Abstraction networks to support comprehension and auditing for terminologies




Biomedical terminologies are large and complex and by their nature are error-prone. Hence, Quality Assurance (QA)  or auditing should be an inherent part of the  terminology life cycle. The importance of QA is increasing  with the spread of terminology-use in Biomedical research and in  the health care industry. Terminology QA is  especially critical  with the current ARRA initiative of enhancing the meaningful  use of EMRs in health care.  Terminology domain expert editors who can perform QA work require multidisciplinary training and are a scarce resource. This fact combined with budget constraints for terminology maintenance are ruling out manual auditing of a complete terminology as impractical. However, the value of using terminologies in the Biomedical industry depends on the  correctness and accuracy of their implemented knowledge.
To overcome this shortage in trained terminology experts, there is a need to automate part of the terminology QA work. However, most terminology errors require an expert editor's review. One approach to solve this problem is to develop automatic computational  techniques for identifying concepts and relationships with high probability of errors. Directing editors' efforts toward reviewing such concepts and relationships will increase their QA productivity. Abstraction networks for terminologies were proven to support such automatic computational techniques.
Abstraction networks are compact "semantic" networks, which summarize the knowledge in a much larger terminology. They provide orientation to the content and structure of a terminology, urgently needed by editors and users alike.  In this presentation we will explore various kinds of abstraction networks and their properties. Some properties of abstraction networks will be shown to provide improved orientation and QA support. We will demonstrate how abstraction networks help in identifying groups of concepts with high likelihood of errors.  Examples of abstraction networks for UMLS, SNOMED, NCIt and the Columbia MED will be presented and used to illustrate their support for terminology QA work.


Dr. Perl received his PhD in Computer Science from the Weizmann Institute of Science in Israel in 1975. He is currently a Professor of Computer Science at the New Jersey Institute of Technology (NJIT). He has published over 80 journal paper and 60 conference papers in top Computer Science and Medical Informatics journals and conferences.  Dr. Perl has been working in the field of “medical terminologies” for the last 18 years, following his earlier research career in the theory of algorithms. Dr.

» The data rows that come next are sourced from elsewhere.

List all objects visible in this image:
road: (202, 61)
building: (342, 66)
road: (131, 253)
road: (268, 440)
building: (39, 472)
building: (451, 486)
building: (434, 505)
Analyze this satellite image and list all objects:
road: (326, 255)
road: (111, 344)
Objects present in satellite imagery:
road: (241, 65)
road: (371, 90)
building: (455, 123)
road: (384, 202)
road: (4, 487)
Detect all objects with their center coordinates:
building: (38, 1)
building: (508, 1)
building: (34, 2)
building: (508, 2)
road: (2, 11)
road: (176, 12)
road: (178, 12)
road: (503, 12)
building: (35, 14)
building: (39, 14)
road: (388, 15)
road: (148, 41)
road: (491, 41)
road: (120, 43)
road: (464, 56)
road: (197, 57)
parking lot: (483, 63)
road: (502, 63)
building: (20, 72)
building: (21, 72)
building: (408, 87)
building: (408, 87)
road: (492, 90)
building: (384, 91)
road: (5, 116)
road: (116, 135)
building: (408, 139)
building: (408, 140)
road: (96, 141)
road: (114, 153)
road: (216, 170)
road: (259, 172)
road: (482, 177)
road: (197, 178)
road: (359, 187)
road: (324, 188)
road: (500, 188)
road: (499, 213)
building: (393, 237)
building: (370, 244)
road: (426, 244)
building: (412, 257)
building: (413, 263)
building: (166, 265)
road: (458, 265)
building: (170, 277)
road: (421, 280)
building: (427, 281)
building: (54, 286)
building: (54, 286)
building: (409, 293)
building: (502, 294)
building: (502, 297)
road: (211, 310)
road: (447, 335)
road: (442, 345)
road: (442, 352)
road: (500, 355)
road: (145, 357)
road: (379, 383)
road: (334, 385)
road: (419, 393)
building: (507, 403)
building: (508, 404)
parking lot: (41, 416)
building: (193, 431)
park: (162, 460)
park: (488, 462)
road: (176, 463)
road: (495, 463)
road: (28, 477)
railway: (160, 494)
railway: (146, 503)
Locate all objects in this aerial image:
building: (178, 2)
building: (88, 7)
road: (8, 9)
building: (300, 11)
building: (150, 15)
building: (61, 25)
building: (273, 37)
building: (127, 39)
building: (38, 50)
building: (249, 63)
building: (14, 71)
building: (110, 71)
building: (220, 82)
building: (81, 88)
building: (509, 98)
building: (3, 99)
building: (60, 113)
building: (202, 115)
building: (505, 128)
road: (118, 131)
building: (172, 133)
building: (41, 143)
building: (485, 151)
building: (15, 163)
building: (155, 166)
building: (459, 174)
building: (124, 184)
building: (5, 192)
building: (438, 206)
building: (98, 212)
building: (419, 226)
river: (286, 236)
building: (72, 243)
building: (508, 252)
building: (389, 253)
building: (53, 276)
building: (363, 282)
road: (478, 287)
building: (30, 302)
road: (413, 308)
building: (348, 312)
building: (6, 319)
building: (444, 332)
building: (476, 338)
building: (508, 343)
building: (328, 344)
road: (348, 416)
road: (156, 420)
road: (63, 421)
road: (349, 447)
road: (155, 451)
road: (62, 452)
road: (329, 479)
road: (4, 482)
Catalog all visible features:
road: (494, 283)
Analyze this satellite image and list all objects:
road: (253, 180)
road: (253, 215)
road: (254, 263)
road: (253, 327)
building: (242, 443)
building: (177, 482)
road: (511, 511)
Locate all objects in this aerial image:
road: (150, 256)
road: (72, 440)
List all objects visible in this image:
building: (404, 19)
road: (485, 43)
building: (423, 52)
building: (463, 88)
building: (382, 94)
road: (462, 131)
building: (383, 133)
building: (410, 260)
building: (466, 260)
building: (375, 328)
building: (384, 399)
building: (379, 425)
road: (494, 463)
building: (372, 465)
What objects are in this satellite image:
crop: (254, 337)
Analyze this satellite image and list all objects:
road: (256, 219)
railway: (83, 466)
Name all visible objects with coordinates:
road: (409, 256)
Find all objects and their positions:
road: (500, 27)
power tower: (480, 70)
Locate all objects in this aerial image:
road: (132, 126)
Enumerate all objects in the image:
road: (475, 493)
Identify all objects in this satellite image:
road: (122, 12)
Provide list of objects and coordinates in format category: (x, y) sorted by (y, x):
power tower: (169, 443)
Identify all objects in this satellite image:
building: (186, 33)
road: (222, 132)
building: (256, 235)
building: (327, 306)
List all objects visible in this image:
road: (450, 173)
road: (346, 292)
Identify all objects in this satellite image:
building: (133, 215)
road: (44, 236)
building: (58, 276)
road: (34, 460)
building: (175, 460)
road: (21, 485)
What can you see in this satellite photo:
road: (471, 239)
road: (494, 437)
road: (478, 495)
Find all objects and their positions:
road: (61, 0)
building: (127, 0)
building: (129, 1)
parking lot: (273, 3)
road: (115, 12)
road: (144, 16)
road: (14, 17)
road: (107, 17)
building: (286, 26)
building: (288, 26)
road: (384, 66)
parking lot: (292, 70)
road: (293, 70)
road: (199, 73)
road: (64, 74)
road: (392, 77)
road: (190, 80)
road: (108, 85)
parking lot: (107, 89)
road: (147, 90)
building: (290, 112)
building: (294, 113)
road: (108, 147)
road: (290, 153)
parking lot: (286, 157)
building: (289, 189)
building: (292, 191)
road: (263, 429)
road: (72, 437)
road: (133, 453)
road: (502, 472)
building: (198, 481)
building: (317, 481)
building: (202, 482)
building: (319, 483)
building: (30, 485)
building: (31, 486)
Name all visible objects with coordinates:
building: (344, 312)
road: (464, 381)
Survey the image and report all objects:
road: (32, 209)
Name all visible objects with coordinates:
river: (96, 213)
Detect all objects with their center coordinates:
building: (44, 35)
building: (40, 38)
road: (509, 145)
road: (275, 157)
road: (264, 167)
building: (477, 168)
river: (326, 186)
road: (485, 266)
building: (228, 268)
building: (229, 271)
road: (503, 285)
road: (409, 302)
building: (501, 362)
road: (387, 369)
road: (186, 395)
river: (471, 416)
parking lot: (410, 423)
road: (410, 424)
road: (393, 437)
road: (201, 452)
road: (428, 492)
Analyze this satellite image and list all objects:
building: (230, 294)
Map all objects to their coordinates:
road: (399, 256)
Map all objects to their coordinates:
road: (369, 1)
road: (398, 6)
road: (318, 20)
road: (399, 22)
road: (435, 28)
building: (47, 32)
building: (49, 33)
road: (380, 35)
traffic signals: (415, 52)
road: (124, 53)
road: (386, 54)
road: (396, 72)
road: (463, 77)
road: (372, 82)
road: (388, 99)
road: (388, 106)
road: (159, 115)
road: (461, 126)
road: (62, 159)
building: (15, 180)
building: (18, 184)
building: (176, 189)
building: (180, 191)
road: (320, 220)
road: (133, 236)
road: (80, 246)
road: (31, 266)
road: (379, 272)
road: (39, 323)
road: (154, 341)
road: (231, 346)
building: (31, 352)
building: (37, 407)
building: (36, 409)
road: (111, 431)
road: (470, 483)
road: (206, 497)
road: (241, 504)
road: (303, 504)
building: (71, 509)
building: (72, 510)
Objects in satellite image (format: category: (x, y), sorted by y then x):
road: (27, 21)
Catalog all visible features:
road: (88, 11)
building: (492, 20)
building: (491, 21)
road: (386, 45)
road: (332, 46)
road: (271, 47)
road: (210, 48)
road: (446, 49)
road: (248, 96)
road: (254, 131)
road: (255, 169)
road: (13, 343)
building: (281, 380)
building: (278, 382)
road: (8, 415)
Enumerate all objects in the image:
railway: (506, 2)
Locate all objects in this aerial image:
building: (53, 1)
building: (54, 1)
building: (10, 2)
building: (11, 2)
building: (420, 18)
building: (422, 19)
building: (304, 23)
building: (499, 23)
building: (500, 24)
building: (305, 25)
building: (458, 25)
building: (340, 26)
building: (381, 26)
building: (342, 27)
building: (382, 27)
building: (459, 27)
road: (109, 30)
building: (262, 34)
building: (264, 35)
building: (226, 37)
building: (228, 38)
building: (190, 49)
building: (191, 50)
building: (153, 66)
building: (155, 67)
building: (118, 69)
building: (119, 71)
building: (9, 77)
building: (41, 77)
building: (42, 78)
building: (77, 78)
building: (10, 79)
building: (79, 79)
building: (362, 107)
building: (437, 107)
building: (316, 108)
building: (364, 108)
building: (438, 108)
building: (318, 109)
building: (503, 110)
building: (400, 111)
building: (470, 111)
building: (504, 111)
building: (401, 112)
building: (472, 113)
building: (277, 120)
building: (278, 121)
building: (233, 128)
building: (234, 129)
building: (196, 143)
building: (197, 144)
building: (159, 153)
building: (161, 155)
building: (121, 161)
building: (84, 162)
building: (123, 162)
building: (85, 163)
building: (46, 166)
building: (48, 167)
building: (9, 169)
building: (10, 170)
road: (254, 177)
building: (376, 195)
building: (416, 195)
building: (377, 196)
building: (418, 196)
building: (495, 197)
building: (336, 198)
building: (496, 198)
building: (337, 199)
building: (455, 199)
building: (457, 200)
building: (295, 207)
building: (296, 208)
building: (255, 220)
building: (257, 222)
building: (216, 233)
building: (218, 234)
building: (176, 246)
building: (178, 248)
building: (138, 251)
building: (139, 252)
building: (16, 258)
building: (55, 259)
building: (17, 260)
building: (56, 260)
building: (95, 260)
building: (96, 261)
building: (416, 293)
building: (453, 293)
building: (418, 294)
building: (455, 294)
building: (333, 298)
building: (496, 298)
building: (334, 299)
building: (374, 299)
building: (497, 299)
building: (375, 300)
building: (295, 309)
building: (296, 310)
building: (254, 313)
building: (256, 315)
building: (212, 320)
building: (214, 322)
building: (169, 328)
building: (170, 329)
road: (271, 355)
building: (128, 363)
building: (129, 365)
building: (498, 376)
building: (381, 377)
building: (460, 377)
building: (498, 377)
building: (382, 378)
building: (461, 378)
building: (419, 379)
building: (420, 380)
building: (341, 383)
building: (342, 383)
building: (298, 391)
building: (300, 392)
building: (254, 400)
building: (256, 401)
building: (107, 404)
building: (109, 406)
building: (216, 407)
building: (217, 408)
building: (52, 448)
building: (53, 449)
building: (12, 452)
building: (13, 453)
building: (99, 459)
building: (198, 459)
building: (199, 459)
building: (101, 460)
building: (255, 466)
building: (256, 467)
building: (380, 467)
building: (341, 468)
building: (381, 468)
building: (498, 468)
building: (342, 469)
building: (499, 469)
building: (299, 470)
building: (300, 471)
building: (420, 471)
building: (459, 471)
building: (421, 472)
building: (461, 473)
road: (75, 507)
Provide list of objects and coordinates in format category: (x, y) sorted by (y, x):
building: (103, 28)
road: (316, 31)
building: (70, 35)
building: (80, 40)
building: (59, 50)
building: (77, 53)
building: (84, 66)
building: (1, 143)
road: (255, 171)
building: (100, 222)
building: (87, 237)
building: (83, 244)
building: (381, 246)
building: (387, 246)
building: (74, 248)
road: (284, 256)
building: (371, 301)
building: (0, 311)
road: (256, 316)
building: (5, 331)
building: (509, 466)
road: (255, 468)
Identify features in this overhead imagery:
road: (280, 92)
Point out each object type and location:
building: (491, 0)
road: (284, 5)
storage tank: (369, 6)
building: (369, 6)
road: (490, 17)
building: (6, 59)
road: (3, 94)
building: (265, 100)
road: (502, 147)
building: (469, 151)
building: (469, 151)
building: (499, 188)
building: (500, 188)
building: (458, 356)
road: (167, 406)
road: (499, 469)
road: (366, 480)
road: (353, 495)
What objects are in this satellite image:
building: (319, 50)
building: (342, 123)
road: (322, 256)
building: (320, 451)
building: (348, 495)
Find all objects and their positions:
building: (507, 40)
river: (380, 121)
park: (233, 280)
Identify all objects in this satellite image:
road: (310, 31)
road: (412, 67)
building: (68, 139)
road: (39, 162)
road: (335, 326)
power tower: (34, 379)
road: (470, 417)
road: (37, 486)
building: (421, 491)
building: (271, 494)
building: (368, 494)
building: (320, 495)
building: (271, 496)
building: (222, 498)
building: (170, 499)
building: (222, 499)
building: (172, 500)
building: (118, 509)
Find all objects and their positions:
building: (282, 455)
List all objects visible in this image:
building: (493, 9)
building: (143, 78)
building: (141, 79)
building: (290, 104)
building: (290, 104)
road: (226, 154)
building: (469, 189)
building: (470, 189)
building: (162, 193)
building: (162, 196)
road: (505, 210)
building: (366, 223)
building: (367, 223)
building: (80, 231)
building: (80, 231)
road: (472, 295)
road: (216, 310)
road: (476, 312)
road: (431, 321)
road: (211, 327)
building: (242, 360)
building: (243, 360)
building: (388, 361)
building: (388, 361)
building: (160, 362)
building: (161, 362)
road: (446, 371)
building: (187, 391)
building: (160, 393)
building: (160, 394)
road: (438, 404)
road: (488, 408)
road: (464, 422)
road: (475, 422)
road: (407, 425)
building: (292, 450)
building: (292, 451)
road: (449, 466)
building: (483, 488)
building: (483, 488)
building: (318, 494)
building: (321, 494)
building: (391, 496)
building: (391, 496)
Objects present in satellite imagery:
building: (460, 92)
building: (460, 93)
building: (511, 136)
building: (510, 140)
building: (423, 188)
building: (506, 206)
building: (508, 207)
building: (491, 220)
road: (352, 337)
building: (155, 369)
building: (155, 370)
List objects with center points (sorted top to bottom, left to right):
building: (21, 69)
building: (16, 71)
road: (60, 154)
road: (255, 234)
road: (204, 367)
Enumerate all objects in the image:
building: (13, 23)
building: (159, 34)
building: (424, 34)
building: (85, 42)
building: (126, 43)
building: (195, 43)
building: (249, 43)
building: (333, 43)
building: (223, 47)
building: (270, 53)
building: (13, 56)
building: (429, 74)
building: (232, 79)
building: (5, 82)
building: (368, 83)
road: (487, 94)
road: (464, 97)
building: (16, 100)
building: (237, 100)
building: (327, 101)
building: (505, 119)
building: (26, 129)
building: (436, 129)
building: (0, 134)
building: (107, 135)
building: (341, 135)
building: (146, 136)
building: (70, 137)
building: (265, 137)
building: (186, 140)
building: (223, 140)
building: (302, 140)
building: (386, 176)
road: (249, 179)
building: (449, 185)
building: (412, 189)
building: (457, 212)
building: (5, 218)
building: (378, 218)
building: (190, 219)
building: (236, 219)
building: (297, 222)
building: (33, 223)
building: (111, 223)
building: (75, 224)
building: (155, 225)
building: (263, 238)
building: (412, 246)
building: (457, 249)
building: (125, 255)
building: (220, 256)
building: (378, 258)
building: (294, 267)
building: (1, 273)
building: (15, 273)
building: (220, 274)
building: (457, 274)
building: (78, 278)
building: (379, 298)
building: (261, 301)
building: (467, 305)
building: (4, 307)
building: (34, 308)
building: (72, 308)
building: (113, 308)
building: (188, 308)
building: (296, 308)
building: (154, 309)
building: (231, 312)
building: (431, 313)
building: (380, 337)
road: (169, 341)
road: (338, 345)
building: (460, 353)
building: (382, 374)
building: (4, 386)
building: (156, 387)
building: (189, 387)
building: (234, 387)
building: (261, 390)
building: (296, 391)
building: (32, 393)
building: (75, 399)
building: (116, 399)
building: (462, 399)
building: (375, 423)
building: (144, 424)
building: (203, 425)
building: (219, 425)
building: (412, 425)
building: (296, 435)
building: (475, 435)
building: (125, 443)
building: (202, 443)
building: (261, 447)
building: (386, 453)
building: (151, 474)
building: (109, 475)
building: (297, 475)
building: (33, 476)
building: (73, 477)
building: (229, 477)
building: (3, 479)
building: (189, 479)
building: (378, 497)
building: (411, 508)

Perl was awarded the Harlan Perlis NJIT Research Award in 1996 for his earlier research, and the NJIT College of Computing Sciences Excellence in Research Award in 2008 for his research in Biomedical Terminologies.

The NJIT Terminology Research Group, upgraded in 2007 to the Structural Analysis of Biomedical Ontologies Center (SABOC), has established a strong research record in the design of structural techniques for partitioning, abstraction and quality assurance of medical terminologies such as the Columbia MED, the UMLS, the NCIt and SNOMED.  Many publications in top Medical Informatics journals and conferences have validated Dr. Perl's and the SABOC Center's major research theme, namely that structural analysis of terminologies can automatically pinpoint areas of high likelihood of inconsistencies, errors and necessary enhancements.